The morphogen concept is central to developmental biology. Morphogen molecules form concentration gradients to provide positional information to a field of cells. This application will focus on experimental studies to advance the morphogen concept. The Drosophila morphogen gradient of Bicoid (Bcd) instructs anterior- posterior (AP) patterning by directly activating its downstream target genes in a concentration-dependent manner. Although the role of Bcd in AP patterning is well established, the regulatory network controlling this process is not fully understood. For example, several aspects critical to the operation and regulation of the Bcd gradient system, e.g., Bcd degradation, post-translational modifications, and Bcd gradient scaling within a species, remain virtually unknown at this time. The overall hypothesis of this application is that a regulatory network enables Bcd to respond to various inputs, both before and during the time of gradient formation, and at the time of its action as a transcriptional activator. These three layers of the regulatory network are investigated in three specific aims.
Aim 1 will study the mechanisms that regulate Bcd gradient formation by focusing on the role of MAP kinase (MAPK) and other regulators that control Bcd degradation.
Aim 2 will investigate the mechanisms that regulate the action of Bcd as an activator by focusing on its interaction with MAPK and the roles of post-translational modifications.

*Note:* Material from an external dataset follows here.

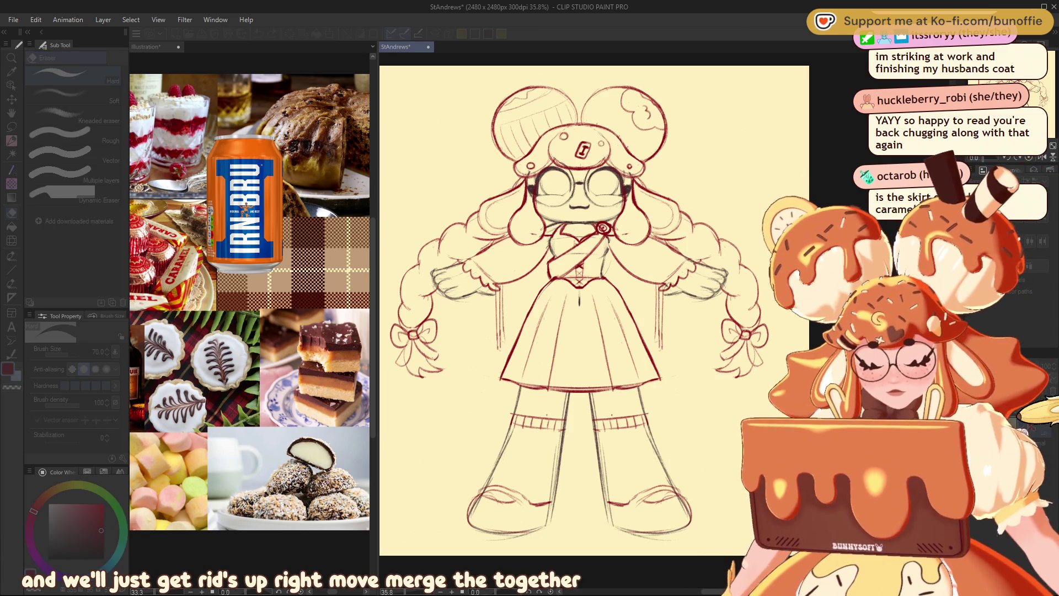
pyautogui.press('shift+alt+e')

Aim 3 will investigate the mechanisms leading to a scaled Bcd gradient and will analyze the layer of regulation during oogenesis for its role in controlling the robust and scaled AP patterning later in embryos. The proposed study is based on strong preliminary studies and is made possible by a set of quantitative tools recently established in the lab. The proposed study will have powerful and sustained impact on our efforts to understand how morphogen gradients work and how developmental robustness is achieved. The proposed study is also important to human health because morphogens and MAPK signaling are fundamentally relevant to birth defects and, furthermore, the human homologue of a gene studied in this project has been implicated in otitis media, a leading cause of childhood deafness.
The proposed work addresses a fundamental question in evolutionary and developmental biology, namely, how embryonic patterns are formed in a scaled and robust manner. It aims at dissecting the intricate regulatory network controlling pattern formation at a quantitative, systems level, information that will be fundamental to our ability to understand human genetic disorders that cause birth defects.